Opinión Bolivia

  • Diario Digital | domingo, 09 de mayo de 2021
  • Actualizado 06:38

Cambios circunstanciales y de fondo

Cambios circunstanciales y de fondo

La pandemia generada por el coronavirus es una oportunidad para que se realicen cambios educativos no solo circunstanciales, sino también de fondo.
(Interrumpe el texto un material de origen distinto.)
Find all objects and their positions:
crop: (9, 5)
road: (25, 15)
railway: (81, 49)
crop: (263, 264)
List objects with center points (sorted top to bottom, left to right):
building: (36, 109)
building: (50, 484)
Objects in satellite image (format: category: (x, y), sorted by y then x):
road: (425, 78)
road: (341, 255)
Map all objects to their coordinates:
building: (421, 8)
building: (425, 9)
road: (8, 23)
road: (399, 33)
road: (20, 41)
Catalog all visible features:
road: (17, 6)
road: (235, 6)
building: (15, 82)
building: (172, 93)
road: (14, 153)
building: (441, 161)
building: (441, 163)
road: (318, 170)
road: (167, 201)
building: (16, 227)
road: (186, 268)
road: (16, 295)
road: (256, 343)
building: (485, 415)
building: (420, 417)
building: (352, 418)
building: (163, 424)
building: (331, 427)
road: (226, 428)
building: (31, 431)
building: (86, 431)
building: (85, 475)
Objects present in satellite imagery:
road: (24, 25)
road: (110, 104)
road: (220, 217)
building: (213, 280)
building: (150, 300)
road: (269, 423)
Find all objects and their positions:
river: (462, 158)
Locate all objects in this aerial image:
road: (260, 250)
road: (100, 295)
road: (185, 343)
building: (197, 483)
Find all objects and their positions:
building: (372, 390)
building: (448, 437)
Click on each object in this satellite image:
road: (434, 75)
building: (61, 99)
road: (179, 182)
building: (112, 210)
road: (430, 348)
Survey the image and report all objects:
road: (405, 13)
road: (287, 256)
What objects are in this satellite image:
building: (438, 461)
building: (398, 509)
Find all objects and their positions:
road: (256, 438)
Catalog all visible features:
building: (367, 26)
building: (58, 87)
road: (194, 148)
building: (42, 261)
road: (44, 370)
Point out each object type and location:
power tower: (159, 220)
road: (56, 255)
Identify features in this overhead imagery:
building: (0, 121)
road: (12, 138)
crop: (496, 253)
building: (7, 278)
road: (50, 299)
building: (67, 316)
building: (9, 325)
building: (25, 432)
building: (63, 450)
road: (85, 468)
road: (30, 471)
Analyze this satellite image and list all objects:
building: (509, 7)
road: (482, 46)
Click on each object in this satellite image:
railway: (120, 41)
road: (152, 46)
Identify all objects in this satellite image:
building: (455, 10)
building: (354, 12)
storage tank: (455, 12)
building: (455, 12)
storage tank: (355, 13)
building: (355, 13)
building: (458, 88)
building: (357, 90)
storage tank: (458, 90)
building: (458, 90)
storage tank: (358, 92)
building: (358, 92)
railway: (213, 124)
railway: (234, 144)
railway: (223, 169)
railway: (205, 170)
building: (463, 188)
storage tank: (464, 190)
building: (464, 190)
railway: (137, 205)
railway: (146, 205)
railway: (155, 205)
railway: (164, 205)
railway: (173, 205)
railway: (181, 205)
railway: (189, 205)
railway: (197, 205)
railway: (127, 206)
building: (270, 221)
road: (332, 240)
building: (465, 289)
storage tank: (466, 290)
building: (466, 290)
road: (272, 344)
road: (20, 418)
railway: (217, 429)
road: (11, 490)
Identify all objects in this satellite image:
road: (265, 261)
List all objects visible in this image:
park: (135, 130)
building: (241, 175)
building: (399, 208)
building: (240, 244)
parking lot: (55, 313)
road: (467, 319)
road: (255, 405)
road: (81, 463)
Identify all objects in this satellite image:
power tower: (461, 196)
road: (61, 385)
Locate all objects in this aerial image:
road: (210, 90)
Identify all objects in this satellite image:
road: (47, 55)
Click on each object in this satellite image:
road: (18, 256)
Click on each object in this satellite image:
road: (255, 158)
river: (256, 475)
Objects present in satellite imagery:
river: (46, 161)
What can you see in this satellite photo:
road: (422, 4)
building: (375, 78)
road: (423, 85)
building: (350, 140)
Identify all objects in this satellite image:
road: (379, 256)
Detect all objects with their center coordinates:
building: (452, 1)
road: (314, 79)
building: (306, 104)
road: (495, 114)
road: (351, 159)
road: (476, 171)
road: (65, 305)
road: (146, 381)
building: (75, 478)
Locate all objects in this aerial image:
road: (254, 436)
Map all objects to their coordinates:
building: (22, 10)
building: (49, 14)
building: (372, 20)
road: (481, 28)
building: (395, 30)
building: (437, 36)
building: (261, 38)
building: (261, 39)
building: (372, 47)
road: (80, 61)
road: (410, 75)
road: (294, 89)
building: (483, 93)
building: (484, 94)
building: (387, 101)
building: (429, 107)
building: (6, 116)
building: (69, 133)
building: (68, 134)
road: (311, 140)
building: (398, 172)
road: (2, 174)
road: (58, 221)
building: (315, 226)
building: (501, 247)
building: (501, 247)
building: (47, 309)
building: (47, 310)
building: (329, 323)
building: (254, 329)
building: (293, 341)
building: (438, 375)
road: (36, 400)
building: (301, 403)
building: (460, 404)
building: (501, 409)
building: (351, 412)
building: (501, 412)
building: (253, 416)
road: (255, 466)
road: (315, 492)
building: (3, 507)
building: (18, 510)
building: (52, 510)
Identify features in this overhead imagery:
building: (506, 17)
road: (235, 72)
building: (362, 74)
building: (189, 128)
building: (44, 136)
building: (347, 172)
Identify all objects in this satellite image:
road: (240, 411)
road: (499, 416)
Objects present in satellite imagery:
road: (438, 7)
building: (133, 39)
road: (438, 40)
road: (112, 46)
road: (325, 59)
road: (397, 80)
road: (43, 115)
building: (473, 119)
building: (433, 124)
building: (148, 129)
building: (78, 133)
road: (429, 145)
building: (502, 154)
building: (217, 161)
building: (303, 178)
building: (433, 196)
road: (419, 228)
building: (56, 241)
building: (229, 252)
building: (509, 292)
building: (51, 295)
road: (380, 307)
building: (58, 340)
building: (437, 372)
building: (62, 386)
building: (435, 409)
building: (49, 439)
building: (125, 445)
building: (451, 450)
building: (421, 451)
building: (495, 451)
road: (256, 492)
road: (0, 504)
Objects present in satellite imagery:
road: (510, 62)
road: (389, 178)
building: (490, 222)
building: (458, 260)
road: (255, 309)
La situación sanitaria que nos toca vivir está desvelando algunos aspectos humanos que los habíamos dado por superados y que nos obligan a repensar la formación que se ofrece en escuelas y universidades. Mencionaré a continuación algunos de ellos:

Las numerosas y trágicas muertes producidas por la COVID-19, incluso con escenas solo vistas en ficción, como la muerte de personas en plena calle, ponen en evidencia la vulnerabilidad de nuestras vidas. Nuestras seguridades puestas en bienes, en dinero, incluso en niveles de poder, son inofensivas ante el microscópico ataque del virus.

Las medidas extremas de emergencia sanitaria en distintos lugares del mundo, nos han hecho evidenciar algo que tal vez nos negábamos a reconocer o que simplemente no lo sabíamos porque andábamos muy ocupados con nuestros trabajos: la desigualdad estructural del mundo. Desigualdad es evidente en los sectores empobrecidos que son los que más han sufrido las consecuencias de la desaceleración económica pues viven y comen con los ingresos del día. Pero esta desigualdad también se ha hecho claramente visible la ignorancia de la gente, en los servicios de salud precarios, los servicios educativos y los escasos medios de algunos países para sostener cuarentenas que, hoy por hoy, se han tornado indefinidas.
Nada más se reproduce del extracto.